I ask people all the time if they read the Dilbert comic strip. Invariably the answer is no. I love Dilbert. Although the strip is set in a corporate office setting, lawyers who have worked in big firms will get many of the jokes because big firms operate like big corporations. After all, who likes an unproductive meeting more than a big law firm? And don't all big firms have dead weight partners like the pointy hair boss in Dilbert? But Dilbert is not just for defense lawyers. Both plaintiff and defense lawyers can learn something by reading Dilbert. Here is a link to the Dilbert website, where you can review the strips. The strip from Sunday September 6, 2009 is a great example of what I love about Dilbert.

The fact that individuals in big corporations do not want to make decisions is a recurring theme in Dilbert. And it's often true. How many defense lawyers have waited months to get a decision from their client? The bigger the decision, the less one person wants to make it. As a general rule, plaintiff lawyers have no concept that this is how insurance companies and other corporations operate. Plaintiff lawyers assume that the defense lawyer can make one phone call and get a million dollars in settlement authority for a mediation tomorrow. That's not how it works, even in cases with clear liability and large damages.

In big corporations one person does not want to be held accountable for making a big decision--like paying a lot of the company's money to settle the case. They don't want to have to defend the decision when someone up the food chain questions it. In big cases this can lead to a couple of things. First, delay. With delay maybe the case is assigned to someone else or an unlikely defense is spotted. Regardless, for many individuals managing litigation in a big corporation the pros of delay far outweigh the cons.

A second thing that indecision leads to is group think. Many times it takes a meeting to make a big decision. That way, no one person can be held responsible for the decision. Who should participate in the meeting? As many people as possible, since no one who was in the meeting can criticize the decision. But it takes time to schedule the meeting, leading to more delay. Delay and group think are big reasons that trial dates drive settlements. Sometimes everyone on the defense side will know that the company is going to settle the case, but the process has to run its course. With a trial date approaching, the decision can't be delayed any longer.

The fact that defense costs and expenses can reach six figures usually does not outweigh the factors that cause delay. Defense costs are a cost of doing business. They are bills that have to be paid. For corporations with a lot of litigation, one case will not significantly affect the yearly defense costs. One reason for this is that many defense lawyers are going to bill their eight hours every day. If the company settles this case, then the lawyer is just going to work a different file. Corporations don't like to talk about this, but I think they know it.
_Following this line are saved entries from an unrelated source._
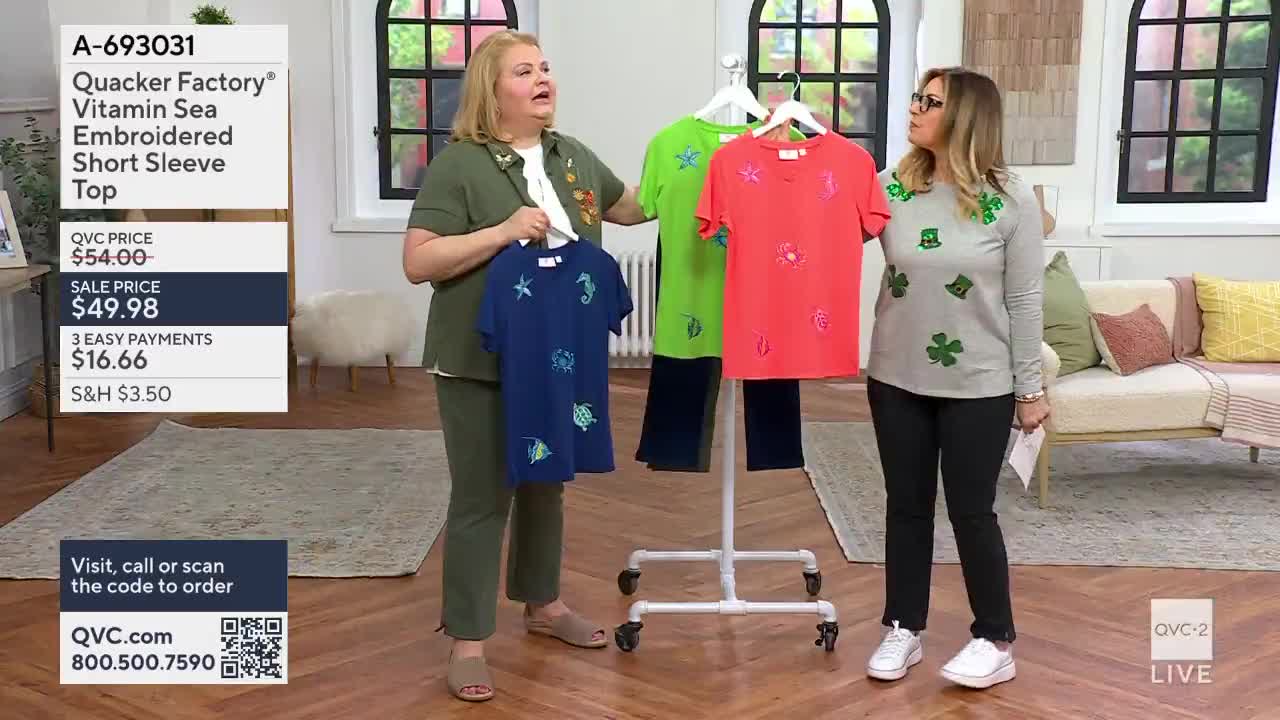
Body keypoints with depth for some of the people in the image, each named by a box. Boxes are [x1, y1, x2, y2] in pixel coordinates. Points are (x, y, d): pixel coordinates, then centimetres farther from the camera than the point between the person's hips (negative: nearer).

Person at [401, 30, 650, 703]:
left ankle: (542, 603, 36)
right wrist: (504, 232, -25)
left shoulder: (575, 158, 8)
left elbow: (629, 207, 25)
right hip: (481, 362, -6)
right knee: (481, 497, 0)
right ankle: (467, 640, 10)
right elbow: (418, 262, -18)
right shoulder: (458, 164, -12)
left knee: (547, 484, 18)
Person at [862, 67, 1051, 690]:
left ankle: (995, 640, 22)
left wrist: (1030, 388, -4)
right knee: (906, 507, 12)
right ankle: (903, 629, 27)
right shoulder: (891, 188, -1)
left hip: (977, 386, -3)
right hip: (896, 379, 3)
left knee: (971, 511, 5)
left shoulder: (1011, 201, -9)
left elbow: (1024, 301, -6)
In contrast to defense costs, a settlement is a voluntary payment to a plaintiff. Settlements do not have to be made. High defense costs can be blamed on the plaintiff lawyer for filing a frivolous case, the defense lawyer for over-billing, or even the judge for making bad rulings. Paying too much to settle a case, however, is more likely to be blamed on the person in the company who made the decision.   

 Ironically, the stars in the corporate world are the employees who are willing to speak out and make big decisions. You would think that all the employees would recognize this fact and act accordingly, but they don't. Most act like scared sheep. In just a few panes, Dilbert captures the essence of these principles.